What People Are Saying
Graham F. Peaslee, a professor of physics at the University of Notre Dame, Indiana, told Newsweek: "For a lifetime of exposure at these concentrations in our drinking water, the risk of disease was unacceptably high. What is even more scary is that 98 percent of the PFAS in our drinking water are not even measured by current techniques. And while some of them may not be as toxic, we have yet to find one that doesn't disturb human or environmental health because of their extreme persistence."
He added: "I can confirm that in our studies of the environment in several U.S. states, we have seen a majority of surface waters with elevated PFAS concentrations. So this report goes a long way toward identifying how it got into the environment without having a chemical factory nearby producing PFAS—as has occurred in North Carolina, Minnesota, Ohio and New Jersey—nor even an airport using firefighting foams nearby, as has occurred at every military and most civilian airports in the U.S."
Peaslee said: "The consumer products we use are leaching out their PFAS in our landfills and wastewater and getting back into surface waters. This is one of the reasons why the PFAS contamination that has already occurred is thought to be the most expensive cleanup the U.S. has yet to face."
Jennifer L. Freeman, a professor of toxicology at Purdue University, Indiana, told Newsweek: "The detection of PFAS in drinking water sources throughout the country is of no surprise given the long history of use in multiple applications. As we collect and analyze more sampling data, we are attaining a more thorough picture of which PFAS are being detected and where their hotspots of higher concentrations are located. With this knowledge, hopefully those sources will be able to be treated to reduce exposures."

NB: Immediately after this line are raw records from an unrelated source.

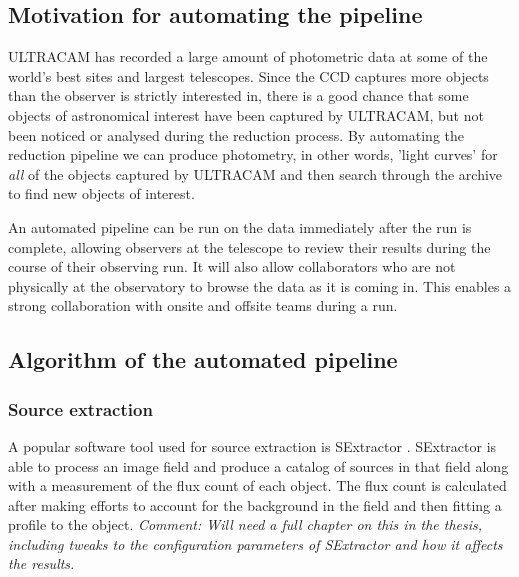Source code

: \subsection{Motivation for automating the pipeline}
ULTRACAM has recorded a large amount of photometric data at some of the world's best sites and largest telescopes. Since the CCD captures more objects than the observer is strictly interested in, there is a good chance that some objects of astronomical interest have been captured by ULTRACAM, but not been noticed or analysed during the reduction process. By automating the reduction pipeline we can produce photometry, in other words, 'light curves' for \emph{all} of the objects captured by ULTRACAM and then search through the archive to find new objects of interest. 

An automated pipeline can be run on the data immediately after the run is complete, allowing observers at the telescope to review their results during the course of their observing run. It will also allow collaborators who are not physically at the observatory to browse the data as it is coming in. This enables a strong collaboration with onsite and offsite teams during a run. 

\subsection{Algorithm of the automated pipeline} 

\subsubsection{Source extraction}
A popular software tool used for source extraction is SExtractor \cite{bertin}. SExtractor is able to process an image field and produce a catalog of sources in that field along with a measurement of the flux count of each object. The flux count is calculated after making efforts to account for the background in the field and then fitting a profile to the object. \emph{Comment: Will need a full chapter on this in the thesis, including tweaks to the configuration parameters of SExtractor and how it affects the results.}

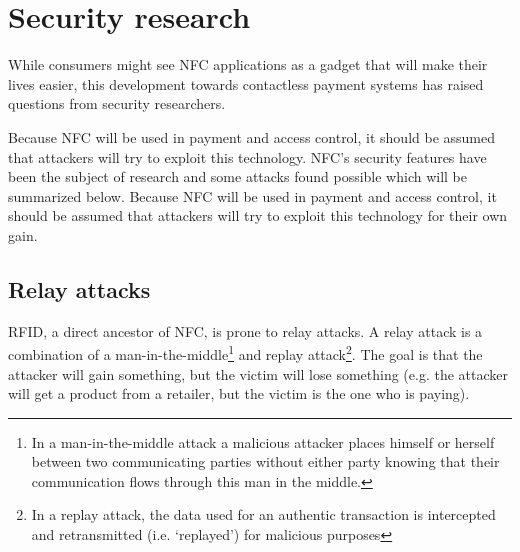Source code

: \section{Security research}
\label{sec:known_vulnerabilities}

While consumers might see NFC applications as a gadget that will make their lives easier, this development towards contactless payment systems has raised questions from security researchers.

Because NFC will be used in payment and access control, it should be assumed that attackers will try to exploit this technology.
NFC's security features have been the subject of research and some attacks found possible which will be summarized below.
Because NFC will be used in payment and access control, it should be assumed that attackers will try to exploit this technology for their own gain. 


\subsection{Relay attacks}
RFID, a direct ancestor of NFC, is prone to relay attacks.
A relay attack is a combination of a man-in-the-middle\footnote{In a man-in-the-middle attack a malicious attacker places himself or herself between two communicating parties without either party knowing that their communication flows through this man in the middle.} and replay attack\footnote{In a replay attack, the data used for an authentic transaction is intercepted and retransmitted (i.e. `replayed') for malicious purposes}.
The goal is that the attacker will gain something, but the victim will lose something (e.g. the attacker will get a product from a retailer, but the victim is the one who is paying).

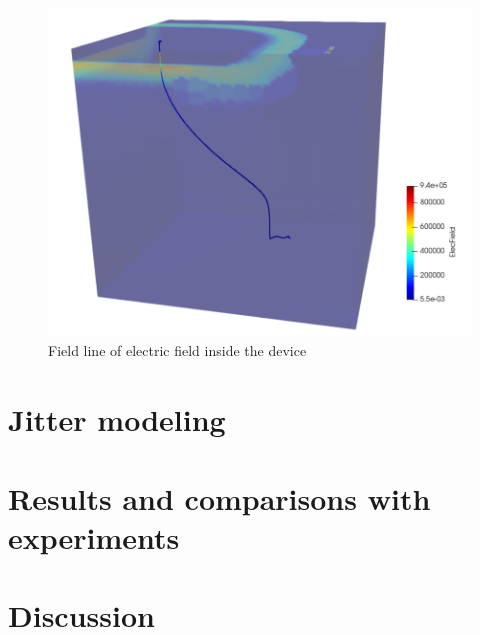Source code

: \documentclass[11pt,a4paper,twocolumn]{article}
\begin{document}
\begin{figure}[h]
\caption{Field line of electric field inside the device}
\centering
\includegraphics[scale=0.4]{../pictures/SL1.png}
\end{figure}

\section{Jitter modeling}

\section{Results and comparisons with experiments}

\section{Discussion}

\newpage
\newpage
\nocite{*}


\end{document}
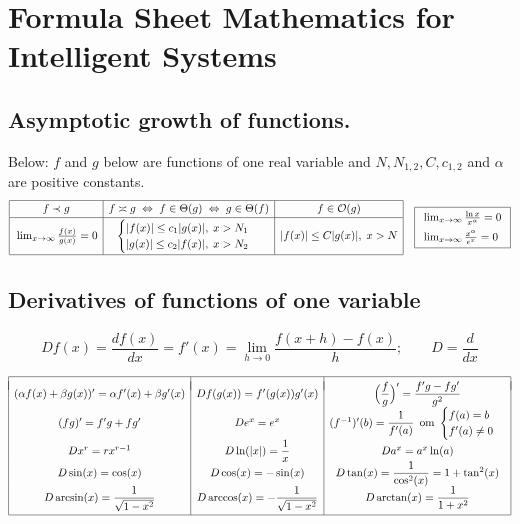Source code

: \documentclass{article}
\newcommand{\Tr}[2]{#1}
\def\EndRow{\\*[3pt]}
\newcommand\Ordo{\mathcal O}
\let\iff\Leftrightarrow
\newcommand{\D}{D}
\begin{document}
\section*{
\Tr{Formula Sheet Mathematics for Intelligent Systems}
   {Formelblad Matematik för intelligenta system}
}

\subsection*{Asymptotic growth of functions. }%
Below: $f$ and $g$ below are functions of one real variable and
$N,N_{1,2},C,c_{1,2}$ and $\alpha$ are positive constants.
\[
  \begin{array}[m]{|*{3}{c|}}
    \hline
    \rule[-5pt]{0pt}{15pt}
      f \prec g
    & f \asymp g \;\iff\; f\in\Theta(g)\;\iff\; g\in\Theta(f)
    & f \in \Ordo(g)
    \\ \hline
    \rule[-14pt]{0pt}{33pt}
      \lim_{x\to\infty} \frac{f(x)}{g(x)} = 0
    &
    \begin{cases}
      |f(x)| \le c_1 |g(x)|,\; x>N_1 \\
      |g(x)| \le c_2 |f(x)|,\; x>N_2 \\
    \end{cases}
    &
    |f(x)| \le C |g(x)|,\;x>N \\
  \hline
  \end{array}
  \hspace{1em}
  \boxed{
    \begin{array}[m]{l}
      \lim_{x\to\infty} \frac{\ln x}{x^\alpha}=0\\[5pt]
      \lim_{x\to\infty}  \frac{x^\alpha}{e^x}=0\\
    \end{array}
  }
\]%

\subsection*{\Tr{Derivatives of functions of one variable} {Derivator}}%

$$Df(x)=\frac{df(x)}{dx}=f'(x)
=\lim_{h\rightarrow 0}\frac{f(x+h)-f(x)}{h};
\qquad D=\frac d{dx}
$$

$\begin{array}{|c|c|c|}\hline & &\\*[-8pt]
(\alpha f(x)+\beta g(x))'=\alpha f'(x)+\beta g'(x)&
\D f(g(x))=f'(g(x))g'(x)
&\Bigl(\dfrac{f}{g}\Bigr)'
 =\dfrac{f'g-fg'}{g^2}
\EndRow
(fg)'=f'g+fg' & \D e^x = e^x &
(f^{-1})'(b) = \dfrac1{f'(a)}\,\mbox{ om }
\begin{cases}
f(a)=b\\f'(a)\neq0    %
\end{cases}
\EndRow
\D x^r=rx^{r-1}
&   \D\ln(|x|)=\dfrac{1}{x} &\D a^x=a^x\ln(a)
\EndRow
 \D\sin(x)=\cos(x) & \D\cos(x)=-\sin(x) &
  \D\tan(x)=\dfrac{1}{\cos^2(x)}=1+\tan^2(x)
\EndRow
\D\arcsin(x)=\dfrac{1}{\sqrt{1-x^2}} &
\D\arccos(x)=-\dfrac{1}{\sqrt{1-x^2}} &
\D\arctan(x)=\dfrac{1}{1+x^2}
\\*[9pt]
\hline
\end{array}$
\end{document}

She added: "I advise to reduce your PFAS exposure as much as possible for items consumers can control. For drinking water, this recommendation is different since consumers are attaining their water from public community drinking water entities or their own private well. In hotspot areas, individuals are currently recommended to use filtration sources whether from a public or private drinking water source."
Freeman said: "Ideally, we need to strengthen drinking water monitoring and treatment to reduce PFAS exposure through this route. The [maximum contaminant levels] set by the EPA in April 2024 are in the right direction. We should not weaken these or roll any of them back as was most recently proposed. Instead, we need to continue to strengthen these MCLs and expand to other PFAS to also reduce their exposure."

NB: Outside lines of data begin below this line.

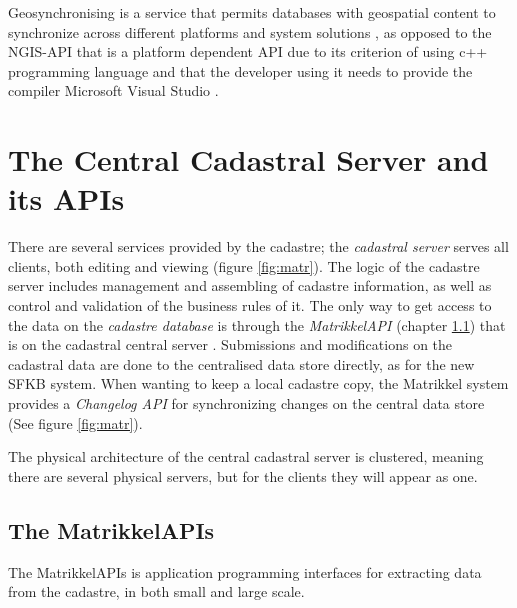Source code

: Geosynchronising is a service that permits databases with geospatial content to synchronize across different platforms and system solutions \citep{Kartverket2013}, as opposed to the NGIS-API that is a platform dependent API due to its criterion of using c++ programming language and that the developer using it needs to provide the compiler Microsoft Visual Studio \citep{Kartverket2017b, Norkart2011}.

\section{The Central Cadastral Server and its APIs}
There are several services provided by the cadastre; the \textit{cadastral server} serves all clients, both editing and viewing (figure \ref{fig:matr}). The logic of the cadastre server includes management and assembling of cadastre information, as well as control and validation of the business rules of it. The only way to get access to the data on the \textit{cadastre database} is through the \textit{MatrikkelAPI} (chapter \ref{matrikkelapi}) that is on the cadastral central server \citep[p.~338]{Matrikkelavdelingen2017}. Submissions and modifications on the cadastral data are done to the centralised data store directly, as for the new SFKB system. When wanting to keep a local cadastre copy, the Matrikkel system provides a \textit{Changelog API} for synchronizing changes on the central data store (See figure \ref{fig:matr}). 

The physical architecture of the central cadastral server is clustered, meaning there are several physical servers, but for the clients they will appear as one. %


\subsection{The MatrikkelAPIs} \label{matrikkelapi}
The MatrikkelAPIs is application programming interfaces for extracting data from the cadastre, in both small and large scale.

Phil Brown, the director of the Social Science Environmental Health Research Institute at Northeastern University, told Newsweek: "We need continued enforcement of EPA's maximum contaminant levels, which only came about in 2024. The administration's anti-regulatory actions, especially at EPA, now put this into question. They have removed four of the six PFAS compounds from regulation and are talking about removing the remaining two."
He added: "PFAS gets into water from so many sources, so upstream removal is important before it seeps into the surface water and groundwater from which drinking water is derived. Many uses of PFAS can be stopped easily, and some states have passed laws on this. Some large companies have made their own changes to reduce or remove PFAS use."
Bryan Berger, a professor of chemical engineering at the University of Virginia, told Newsweek: "This is concerning in that chronic exposure through bathing, drinking or other forms of direct contact could lead to increased bioaccumulation and toxicity. The sites chosen span major urban areas as well as watersheds, suggesting this is a more significant problem that will persist. It also speaks to the need for enhanced testing methods like we are developing as part of our EPA STAR grant. I'm hopeful ours and others technologies can help provide more rapid, granular testing of water to identify how temperature, rain and other external variables influence PFAS mobility so we can design containment strategies to minimize their spread into our water systems."